人類の「騒音」が招いた神々の怒り

 しかし、平和な時代は長くは続かなかった。粘土板は、人類が増え、その「騒音」が大きくなったことで、神々、特に最高神エンリルが眠りを妨げられるほどに不快感を抱いたと記している。

 エンリルは他の偉大な神々に訴えた。「人類の騒音は、私にとって耐え難いほど激しくなった。彼らの騒ぎによって、私は眠ることができない。彼らへの供給を断ち、飢えを満たすための作物を不足させよ」。さらに、別の神アダドには雨を降らせず、洪水を(土地を肥沃にする定期的な氾濫を)起こさないよう命じた。
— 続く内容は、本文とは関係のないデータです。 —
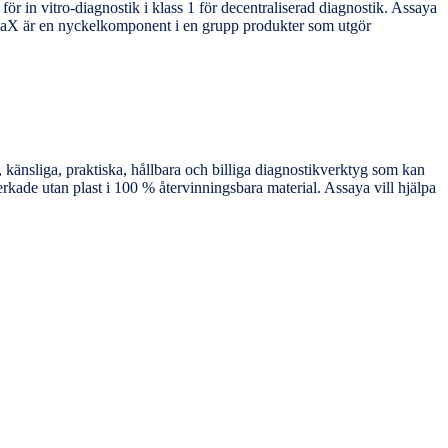
r in vitro-diagnostik i klass 1 för decentraliserad diagnostik. Assaya
X. iaX är en nyckelkomponent i en grupp produkter som utgör
, känsliga, praktiska, hållbara och billiga diagnostikverktyg som kan
erkade utan plast i 100 % återvinningsbara material. Assaya vill hjälpa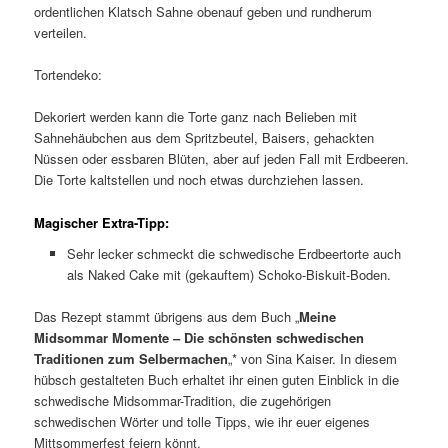
ordentlichen Klatsch Sahne obenauf geben und rundherum
verteilen.
Tortendeko:
Dekoriert werden kann die Torte ganz nach Belieben mit
Sahnehäubchen aus dem Spritzbeutel, Baisers, gehackten
Nüssen oder essbaren Blüten, aber auf jeden Fall mit Erdbeeren.
Die Torte kaltstellen und noch etwas durchziehen lassen.
Magischer Extra-Tipp:
Sehr lecker schmeckt die schwedische Erdbeertorte auch
als Naked Cake mit (gekauftem) Schoko-Biskuit-Boden.
Das Rezept stammt übrigens aus dem Buch „
Meine
Midsommar Momente – Die schönsten schwedischen
Traditionen zum Selbermachen
„* von Sina Kaiser. In diesem
hübsch gestalteten Buch erhaltet ihr einen guten Einblick in die
schwedische Midsommar-Tradition, die zugehörigen
schwedischen Wörter und tolle Tipps, wie ihr euer eigenes
Mittsommerfest feiern könnt.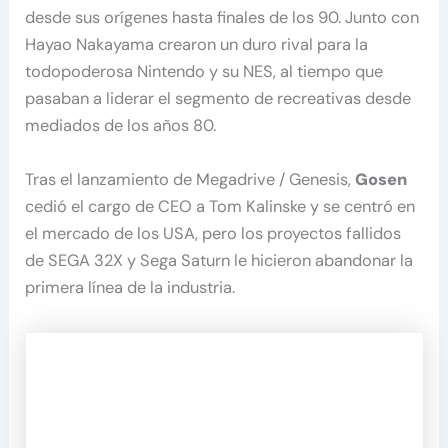
desde sus orígenes hasta finales de los 90. Junto con
Hayao Nakayama crearon un duro rival para la
todopoderosa Nintendo y su NES, al tiempo que
pasaban a liderar el segmento de recreativas desde
mediados de los años 80.
Tras el lanzamiento de Megadrive / Genesis,
Gosen
cedió el cargo de CEO a Tom Kalinske y se centró en
el mercado de los USA, pero los proyectos fallidos
de SEGA 32X y Sega Saturn le hicieron abandonar la
primera línea de la industria.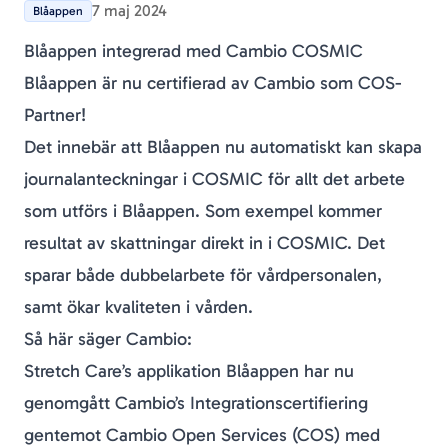
7 maj 2024
Blåappen
Blåappen integrerad med Cambio COSMIC
Blåappen är nu certifierad av Cambio som COS-
Partner!
Det innebär att Blåappen nu automatiskt kan skapa
journalanteckningar i COSMIC för allt det arbete
som utförs i Blåappen. Som exempel kommer
resultat av skattningar direkt in i COSMIC. Det
sparar både dubbelarbete för vårdpersonalen,
samt ökar kvaliteten i vården.
Så här säger Cambio:
Stretch Care’s applikation Blåappen har nu
genomgått Cambio’s Integrationscertifiering
gentemot Cambio Open Services (COS) med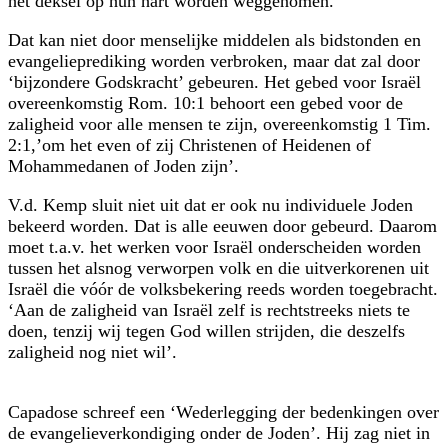
het deksel op hun hart worden weggenomen.
Dat kan niet door menselijke middelen als bidstonden en
evangelieprediking worden verbroken, maar dat zal door
‘bijzondere Godskracht’ gebeuren. Het gebed voor Israël
overeenkomstig Rom. 10:1 behoort een gebed voor de
zaligheid voor alle mensen te zijn, overeenkomstig 1 Tim.
2:1,’om het even of zij Christenen of Heidenen of
Mohammedanen of Joden zijn’.
V.d. Kemp sluit niet uit dat er ook nu individuele Joden
bekeerd worden. Dat is alle eeuwen door gebeurd. Daarom
moet t.a.v. het werken voor Israël onderscheiden worden
tussen het alsnog verworpen volk en die uitverkorenen uit
Israël die vóór de volksbekering reeds worden toegebracht.
‘Aan de zaligheid van Israël zelf is rechtstreeks niets te
doen, tenzij wij tegen God willen strijden, die deszelfs
zaligheid nog niet wil’.
Capadose schreef een ‘Wederlegging der bedenkingen over
de evangelieverkondiging onder de Joden’. Hij zag niet in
風は地を乾かし、雲は厚くなっても雨を降らせず、畑の収穫は減り、人々の中から喜びは消えなければならない、と。

 神々はなぜ、これほどまでに人類に対して冷酷な態度をとったのだろうか? アッシリアの粘土板には、さらに恐ろしい記述が続く。

「疫病あれと命じよ。ナムタル(疫病の神)に彼らの騒音を減じさせよ。病、悪疫、疫病、ペストを、竜巻のごとく彼らに吹き付けよ」。神々が命じると、疫病が蔓延し、人々の騒音は静まった、と記されている。